Tuesday, August 25, 2009

HYLTON HIGH & HEALTH CARE/SP VOICE/ AUGUST 09

Recently the Washington Post featured an interesting article on Hylton High, a public high school in not too far off Woodbridge, Virginia. Apparently, the boy’s baseball field at Hylton has “a $50,000 press box, a posh locker room and a modern concession stand.” Big deal, you say, we have a very nice baseball facility at our very own Severna Park High and having nice facilities for scholar athletes is not a crime. The problem is that Hylton’s girl’s softball field is currently not quite up to the standards of the boy’s baseball facility. In fact, the field is in horrible shape and its facilities consist of nothing more than a faded wooden shed and a port-a-potty.

Thankfully, Hylton along with 47 other school systems throughout our nation is under investigation by federal officials for violation of Title IX, the groundbreaking 1972 federal law that requires any institution that receives federal funding to provide equal athletic opportunities and facilities for both sexes.

This is a good thing. I believe that Title IX, like the 1964 Civil Rights Act, has been critical to ensuring equal opportunity for millions of our nation’s citizens. I am old enough to remember when area high schools either did not offer women’s sports or treated the female athletes like second-class citizens. Looking back it is shameful that so many young women were unable to achieve their potential due to the sexist and archaic thinking of the time regarding women’s roles in society and on the athletic field

Today, any principal at an Anne Arundel County high school who would try to make the case that the male high school athletes of the school deserve better facilities than the females would be run out of town on a rail. Imagine Patrick Bathras, the currently principal of Severna Park informing Lil Shelton or Carin Peterson that due to the sex of the players on their championship teams they would be receiving far less in facilities and resources for their programs.

Title IX is proof that since the 1960’s most Americans have developed a strong antipathy to prejudice and injustice, particularly in the area of education. Our schools are symbols of our society’s faith in the future and the embodiment of the idea that every child be they male, female, Black, Red, Brown, Yellow or White should be treated fairly. We as a nation have come to believe that “Injustice anywhere is a threat to justice everywhere.”

This brings me to the subject of health care. Over the last few months, hordes of lobbyists have descended on Congress to “help” pass a comprehensive health care bill. The effort has stalled due to the usual scare tactics of the right. In addition, senior Democratic leaders seem hell bent on seeking the cooperation of the very people, namely the leaders of our nation’s health insurance industry, who got us into this mess in the first place.

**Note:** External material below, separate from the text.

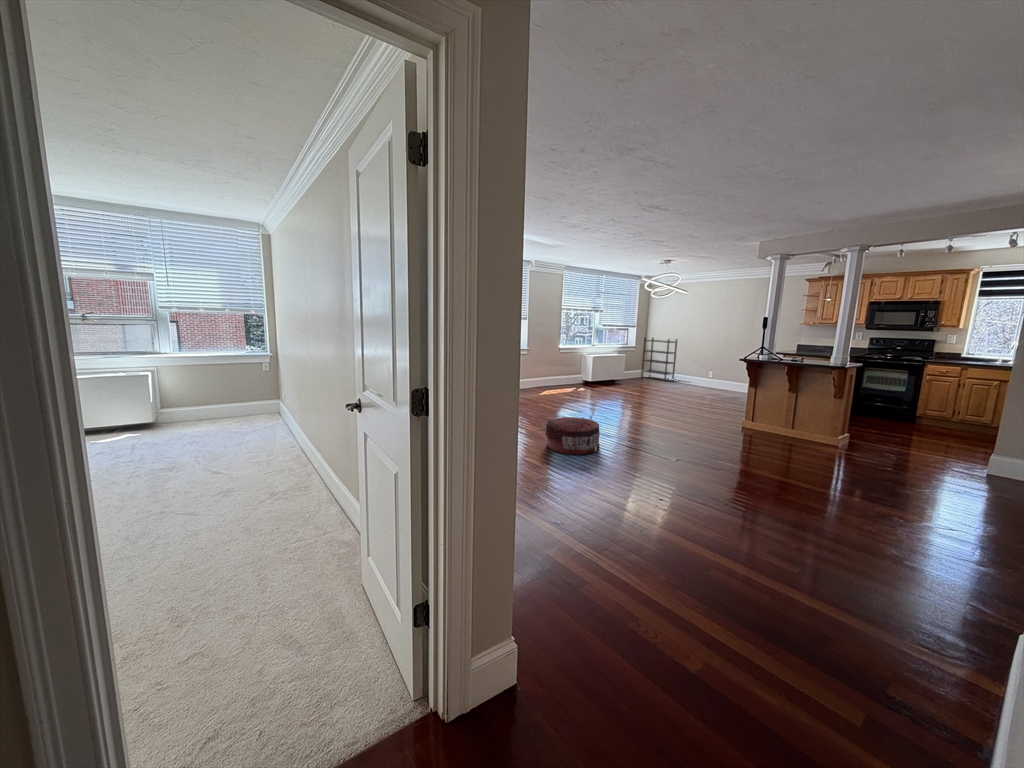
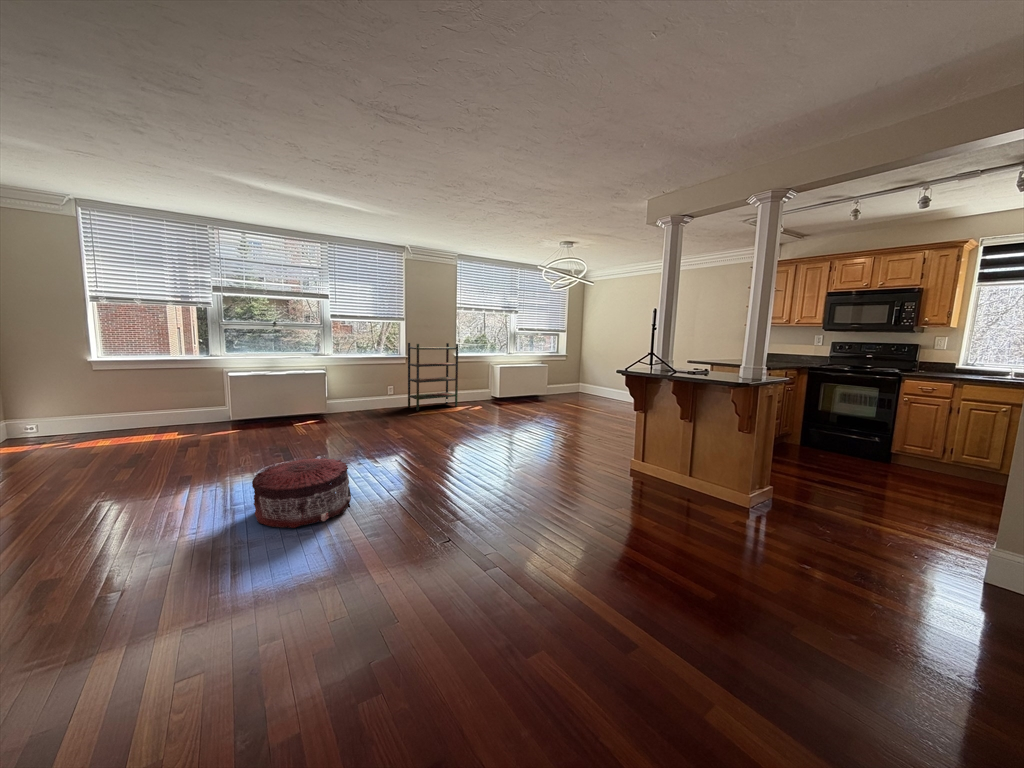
bookshelf: present [641,338,677,381] -> present [408,343,458,411]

In general, Americans are not big fans of what the right calls “class warfare.” Most of us do not care that our neighbor or brother in law has a nicer car or bigger house. The reason is that a Honda Civic will get you from here to there just as well as a Maserati and the roof of a tiny cottage will keep the rain off you just as well as that of a million dollar mansion. However, at the same time, for services that are vital to everyone like schools, roads and public safety institutions, we insist that everyone be treated equitably. The classrooms at Severna Park High are the same for both rich kids and poor ones. The fire truck that comes to the millionaire’s house is the same one that comes to an apartment building. The problem is that we as a people seem to insist on fairness when it comes to old age pensions, fire trucks and softball fields but many suddenly abandon this critical concept when it comes to health care.

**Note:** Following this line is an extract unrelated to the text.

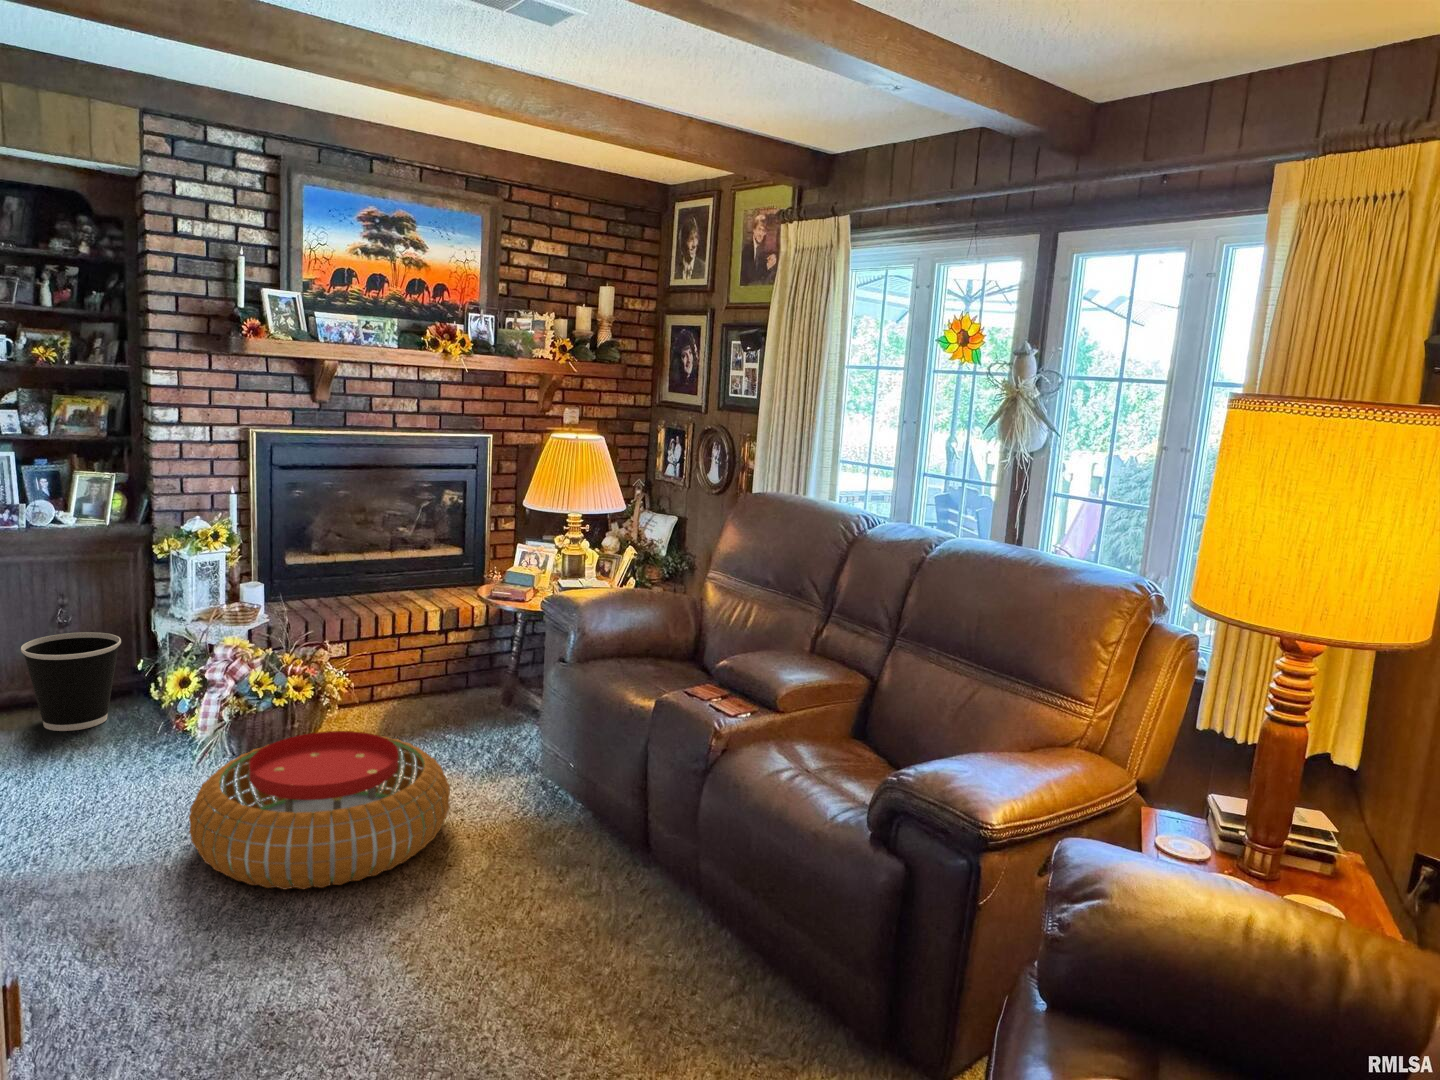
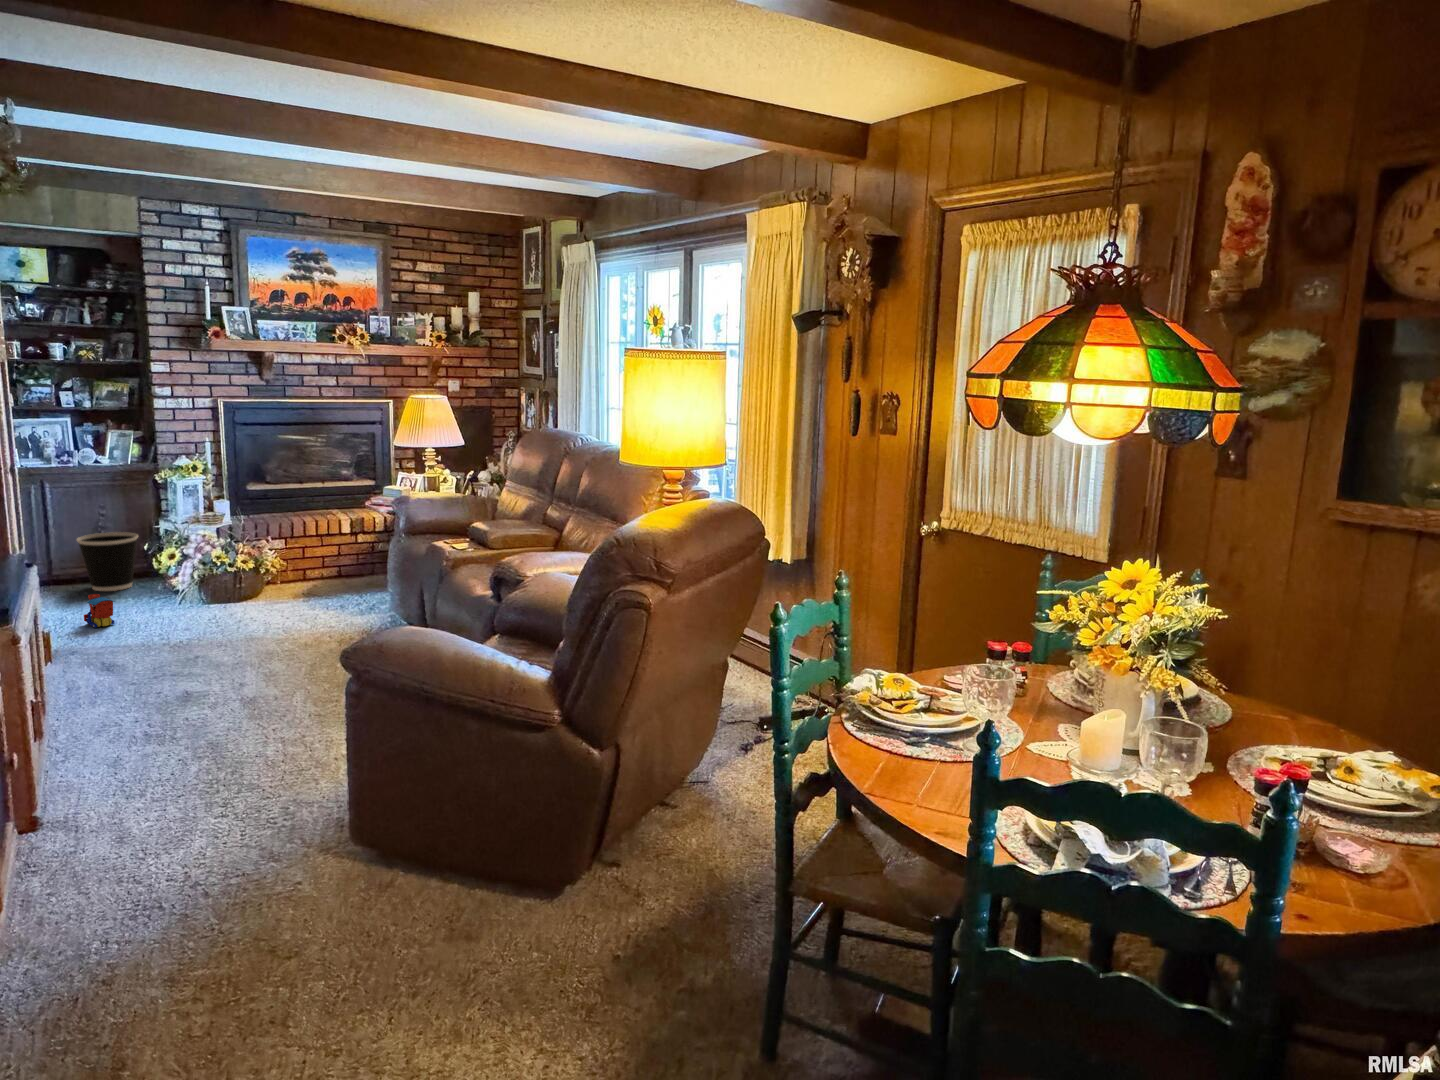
pouf: present [189,731,450,889] -> none [161,576,319,651]
toy train: none [39,764,97,826] -> present [84,594,114,628]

With this in mind one wonders why the current administration has been so anxious to avoid promoting a single payer system. Every other modern industrialized nation in the world save for Turkey and Mexico has a plan where EVERYONE pays in and EVERYONE is covered. In most of the aforementioned nations, those who can afford higher levels of care can purchase it if they wish, but at the same time, they know that even if they should lose all of their money they would still be able to get quality care. In short, access to health care in most modern nations of the world is based not on where you work or how wealthy you are but on the fact that you are a citizen.

What then is the solution, I believe that Bernard F. Erlanger of New York, NY has the right idea. In a letter to the New York Times on 23 July, he brilliantly pointed out that:

We already have a successful federal health care program: Medicare. Even many physicians prefer it over the various programs sold by insurance companies. Why don’t we just gradually lower the age of eligibility until all Americans are covered? Or is that too easy?

I could not agree more.

Today Ontario turns out more automobiles than the state of Michigan; the reason is that they spend 2000 dollars less a vehicle because the Canadian government rather than the automobile companies in Canada provide for their workers health care. Ergo, universal care is not just a social justice issue, but an economic one as well. Common decency and fairness demand that we extend a Medicare like health care system to every American. Those who oppose such a plan are either too selfish or too clueless to understand what is at stake. Title IX is wonderful initiative because it ensures a level of fairness and equal treatment. We would do well as a nation to apply the same kind of thinking in solving our health care crisis.